Trump received the veteran, identified by his campaign as retired Lt. Col. Louis Dorfman, on stage at the start of the rally to receive the decoration. The campaign didn’t specify which branch Dorfman served in.
“I always wanted to get the Purple Heart. This was much easier,” Trump said.
Trump then pocketed the decoration after the veteran left the stage.
The New York Times reported Monday that Trump received multiple student deferments and a medical deferment for a bone spur during the Vietnam War, successfully avoiding getting drafted into service.
Trump told Gray Television in an interview after the rally that he “regretted not serving in many ways” when asked about his five deferments to avoid the military draft during the Vietnam War.
Trump added that he was “fortunate” not to have to serve in the Vietnam War, which Trump called “highly contested and unpopular.”
Illinois Rep. Tammy Duckworth, a Democrat running for Senate and a Purple Heart recipient, later tweeted out a picture of herself in the hospital.
“.@realdonaldtrump, this is how one usually looks when you are awarded the Purple Heart. Nothing easy about it,” she said. Duckworth is a double-amputee as the result of combat wounds she suffered in the Iraq War.
’Unfit to serve’
Trump’s comments also follow his criticism of the family of Humayun Khan, a Muslim US soldier who was killed in the Iraq War.
Khizir Khan, Humayun’s father, declared at last week’s Democratic National Convention that Trump had “sacrificed nothing,” prompting the Republican nominee to claim he’d been “viciously attacked” and questioning why Khan’s wife, Ghazala, didn’t make her own remarks. Trump, citing his business record, also said he believes he has “made a lot of sacrifices.”
Democratic presidential nominee Hillary Clinton quickly hit Trump over his Purple Heart remarks, tweeting, “This from a man who says he’s ‘sacrificed’ for our country.”
Also on Tuesday, President Barack Obama called Trump “unfit” for the presidency following the Republican nominee’s criticism of the Khan family.
“The Republican nominee is unfit to serve as president,” Obama said at a White House news conference with the Prime Minister of Singapore. “He keeps on proving it.”
Obama himself described his feelings as unprecedented, recalling disagreements with previous GOP presidential nominees Sen. John McCain and Mitt Romney – but never an outright sense they were unfit to serve.

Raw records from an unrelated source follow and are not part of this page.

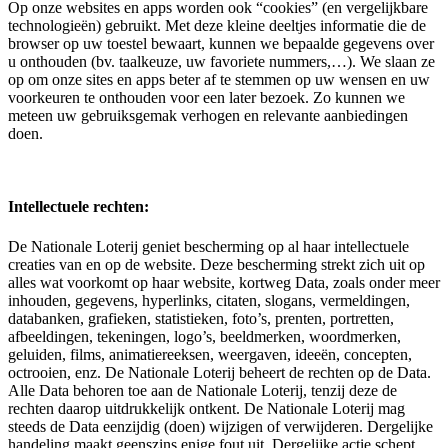
Op onze websites en apps worden ook “cookies” (en vergelijkbare
technologieën) gebruikt. Met deze kleine deeltjes informatie die de
browser op uw toestel bewaart, kunnen we bepaalde gegevens over
u onthouden (bv. taalkeuze, uw favoriete nummers,…). We slaan ze
op om onze sites en apps beter af te stemmen op uw wensen en uw
voorkeuren te onthouden voor een later bezoek. Zo kunnen we
meteen uw gebruiksgemak verhogen en relevante aanbiedingen
doen.
Intellectuele rechten:
De Nationale Loterij geniet bescherming op al haar intellectuele
creaties van en op de website. Deze bescherming strekt zich uit op
alles wat voorkomt op haar website, kortweg Data, zoals onder meer
inhouden, gegevens, hyperlinks, citaten, slogans, vermeldingen,
databanken, grafieken, statistieken, foto’s, prenten, portretten,
afbeeldingen, tekeningen, logo’s, beeldmerken, woordmerken,
geluiden, films, animatiereeksen, weergaven, ideeën, concepten,
octrooien, enz. De Nationale Loterij beheert de rechten op de Data.
Alle Data behoren toe aan de Nationale Loterij, tenzij deze de
rechten daarop uitdrukkelijk ontkent. De Nationale Loterij mag
steeds de Data eenzijdig (doen) wijzigen of verwijderen. Dergelijke
handeling maakt geenszins enige fout uit. Dergelijke actie schept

“The notion that he would attack a Gold Star family that made such extraordinary sacrifices on behalf of our country, the fact that he doesn’t appear to have basic knowledge of critical issues in Europe, the Middle East, in Asia, means that he’s woefully unprepared to do this job,” Obama said.
Nadia McCaffrey, mother of Sgt. Patrick McCaffrey, a US Army National Guard soldier who was killed in Iraq in 2004, told CNN’s Ana Cabrera on “Legal View” that Trump’s response to receiving the decoration did not recognize “how deep this gift really is.”
“Well, people have the freedom of speech and the freedom of action, so whoever gave that Purple Heart to Mr. Trump is, you know, it’s his decision not mine,” said McCaffrey, one of the Gold Star families who signed an open letter demanding an apology from Trump on behalf of the Khans. “To me, a Purple Heart is sacred for what it represents and should not be given to anyone who didn’t deserve one.”
CNN’s Kevin Liptak and Naomi Lim contributed to this report.